There’s inherent efficiency that can be developed in cardiac rehab programs that aren’t there now that would allow some additional time to be spent with these patients and providing some resources towards these kinds of programs. I do think that it should be in long-term planning and be a larger part of any program. For programs who are surrounded by more rural settings and need to provide better access for those patients who can’t get to them on a regular basis, finding a way to incorporate these new offerings into their daily workflows should be more of an urgent matter.
MA: In the last two years, what we’re seeing is programs increasingly turn to these home-based or hybrid approaches even though they’re not reimbursed. They also see the value of building on the experience in the cardiac rehab center. In addition to center-based exercises, they want to offer a home-based exercise program that patients can continue. Eventually, that leads to self-sustaining behaviors. These programs are treated as a nice compliment to center-based rehab, but in the long-term, based on what you’re saying, the goal would be to also offer it to patients who don’t do any rehab today, further address some of the issues like access and so-on.
ADJ: Completely. That’s ultimately going to have to be a goal of cardiac rehab and the well-being of the patient needs to be considered. There’s a large portion of individuals who are not going to be able to make it to a facility-based rehab program. There’s going to be models out there that are going to be developed, and really have been developed, that are going to allow exclusive home-based rehab through various monitoring and non-monitoring communications that are going to allow them to do their rehab remotely. There are some aspects that I think patients lose when they do home-based rehab in particular, for instance - the interaction with individuals who have the same medical history and have experienced some of the negative health changes that they have.
For those who are not going to be able to make it into a rehab facility, there’s got to be offerings available to them so that they can ensure that from a hospital perspective, they’re not going to come back, or at least the likelihood of them coming back is low, relative to a readmission due to an issue that develops post discharge.

Exercise 1>
Answer these questions using the interview on cardiac rehab:
(a) According to MA, which approaches have programs increasingly turned to in the last two years?
(b) For which programs does the first speaker say incorporating new offerings into daily workflows should be more of an urgent matter?
(c) What does ADJ name as something patients lose when they do home-based rehab?
Exercise 2>
Summarize the interview on cardiac rehab in two sentences.
Exercise 3>
Carry on the interview on home-based cardiac rehab from the point where it stops.
The entries that follow this text have no connection to it.

Data shown>
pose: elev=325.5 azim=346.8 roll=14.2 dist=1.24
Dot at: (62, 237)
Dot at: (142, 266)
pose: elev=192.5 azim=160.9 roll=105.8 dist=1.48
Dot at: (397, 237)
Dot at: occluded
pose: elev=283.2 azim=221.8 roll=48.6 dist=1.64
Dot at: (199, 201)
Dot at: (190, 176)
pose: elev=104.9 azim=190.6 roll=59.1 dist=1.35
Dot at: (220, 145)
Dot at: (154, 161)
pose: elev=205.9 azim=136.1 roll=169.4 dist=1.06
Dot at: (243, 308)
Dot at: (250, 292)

Expected answer 1>
(a) Home-based or hybrid approaches, even though they are not reimbursed.
(b) Programs surrounded by more rural settings that need to provide better access for patients who can't get to them on a regular basis.
(c) The interaction with individuals who have the same medical history and have experienced some of the same negative health changes.

Expected answer 2>
Cardiac rehab programs have increasingly adopted home-based or hybrid approaches despite a lack of reimbursement, and extending such offerings to patients who cannot reach a facility is described as an eventual goal that is especially urgent for programs in rural settings. Although patients doing home-based rehab lose the interaction with others who share their medical history, offerings for those unable to attend a facility are needed to keep their likelihood of readmission after discharge low.

Expected answer 3>
MA: That’s a powerful concept. One last question for you. If you could make one legislative or policy change in cardiac rehab today, what would that change be and why?
ADJ: Oh, I’ve got 1-A and 1-B! 1-A would be the ability for advanced practice providers like nurse practitioners and PAs, to be able to supervise cardiac rehab, and pulmonary rehab for that matter. Currently, these functions must be done by a physician and it’s a very expensive endeavor for rehab facilities to have to pay these physicians to sit there and really be available just to respond to that rare emergency. It’s something that doesn’t occur very often but facilities are spending significant amount of money for an unreimbursed practice. I think that is something that needs to change.
1-B, and the second most important thing, would be to find a way for home-based rehab to be considered for reimbursement and finding a way to create that model that pays the rehab facility to offer somebody in the program to be able to spend time to monitor them on a regular basis and to communicate between the patient and the physician to ensure the safety. It ensures quality as well. If we could get the reimbursement up-to-speed with the ability that we have currently, I think we’d go a long way into capturing the number of patients we need to be successful and really make a dent in post-acute care resources.
MA: Well we hope that happens too, we’re excited by what the future holds!